:: PROVIDED MATERIAL ::
━━━━━━━━
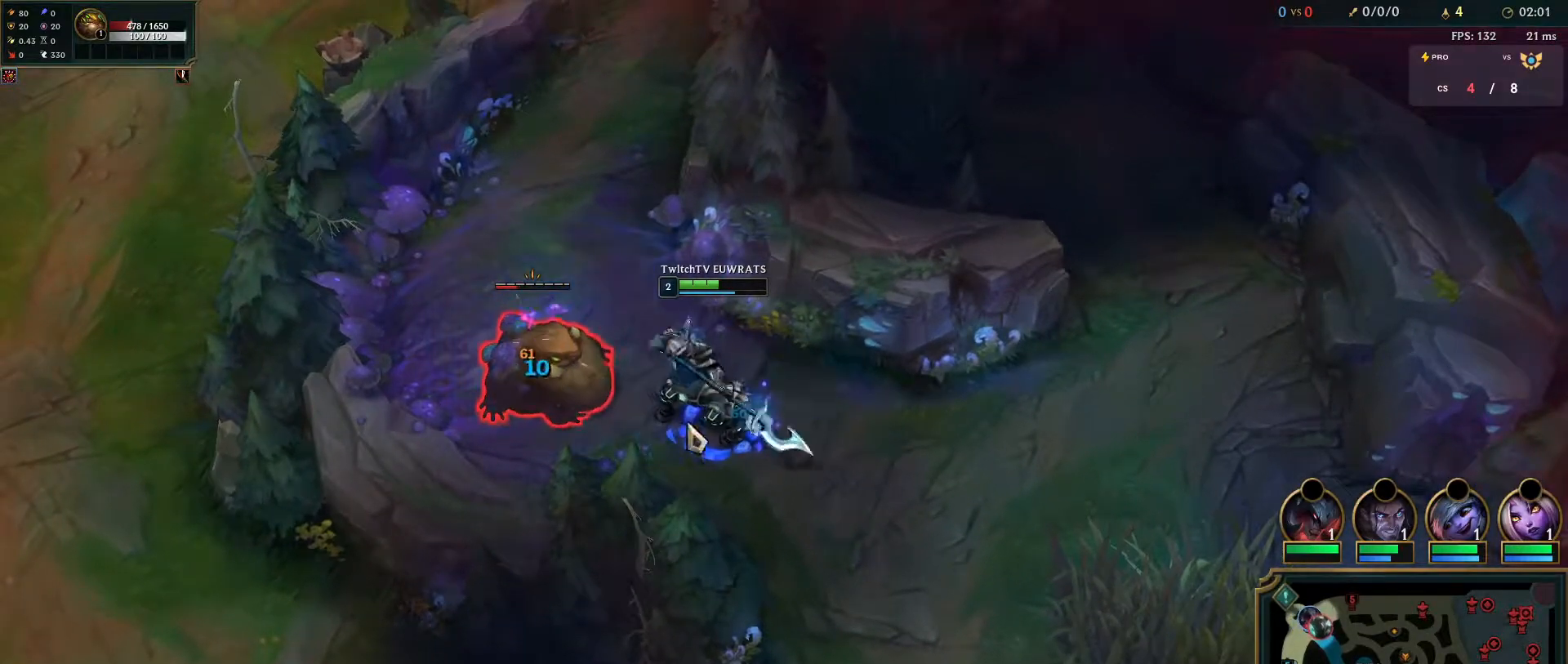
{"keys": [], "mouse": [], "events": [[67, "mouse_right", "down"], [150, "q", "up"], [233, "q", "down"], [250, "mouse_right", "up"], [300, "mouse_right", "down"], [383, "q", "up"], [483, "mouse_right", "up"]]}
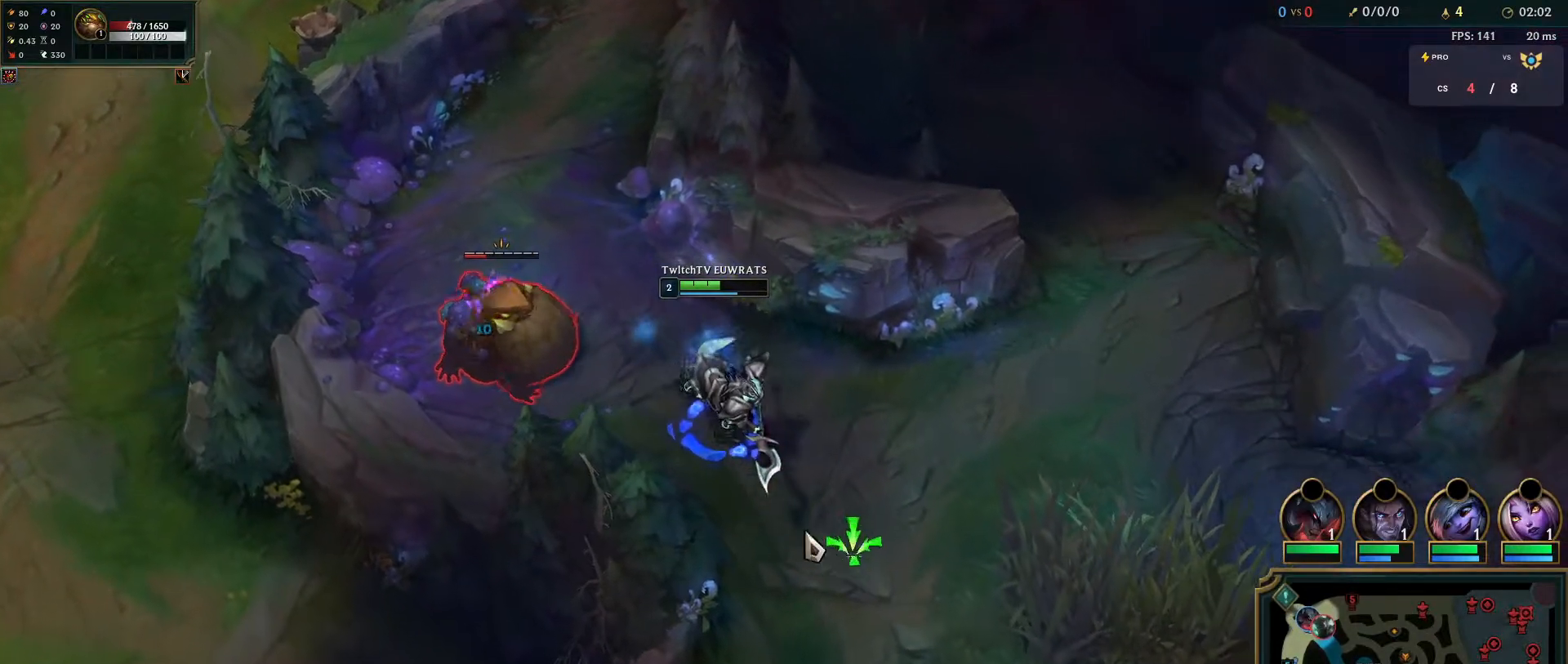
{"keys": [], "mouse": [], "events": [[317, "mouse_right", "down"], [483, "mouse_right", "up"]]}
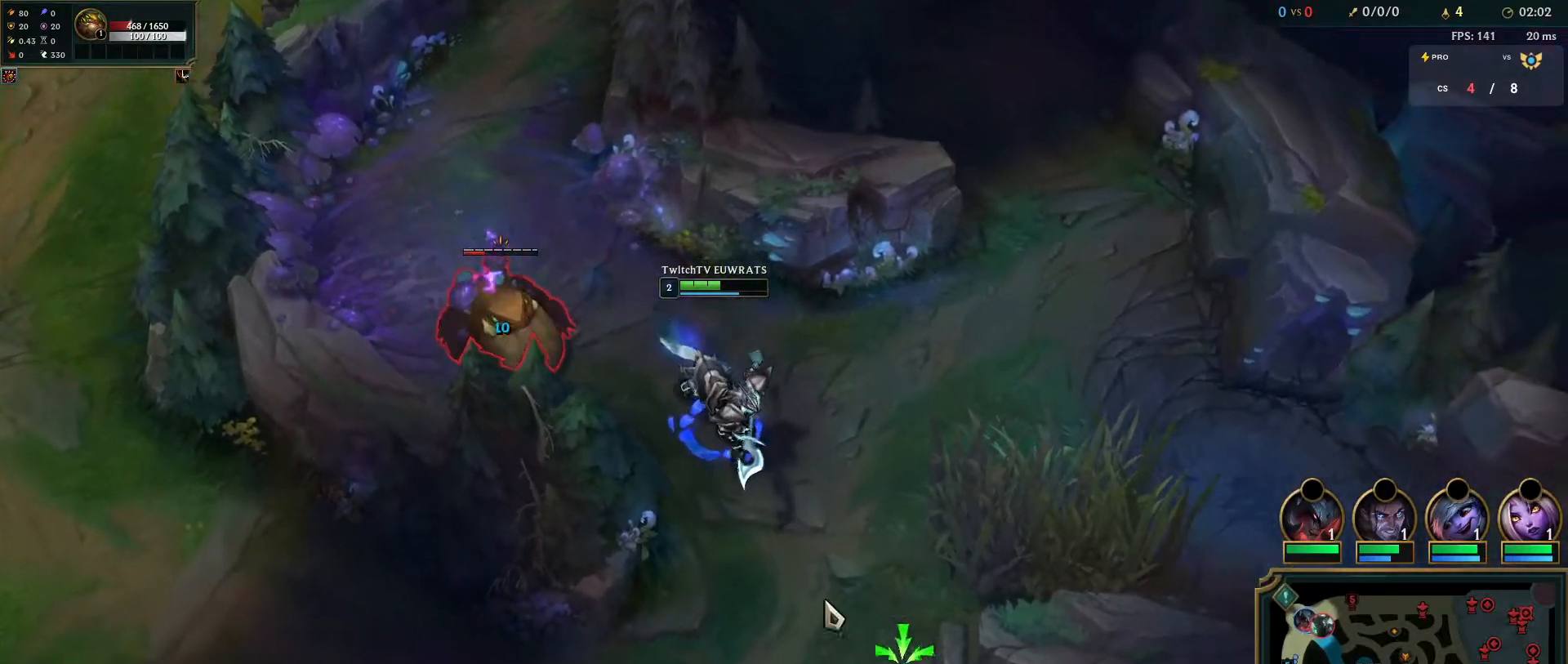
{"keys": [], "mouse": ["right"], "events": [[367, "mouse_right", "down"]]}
━━━━━━━━
Your reply should restate the data above word for word and contain no pictures.

:: TASK ANSWER ::
{"keys": [], "mouse": [], "events": [[67, "mouse_right", "down"], [150, "q", "up"], [233, "q", "down"], [250, "mouse_right", "up"], [300, "mouse_right", "down"], [383, "q", "up"], [483, "mouse_right", "up"]]}
{"keys": [], "mouse": [], "events": [[317, "mouse_right", "down"], [483, "mouse_right", "up"]]}
{"keys": [], "mouse": ["right"], "events": [[367, "mouse_right", "down"]]}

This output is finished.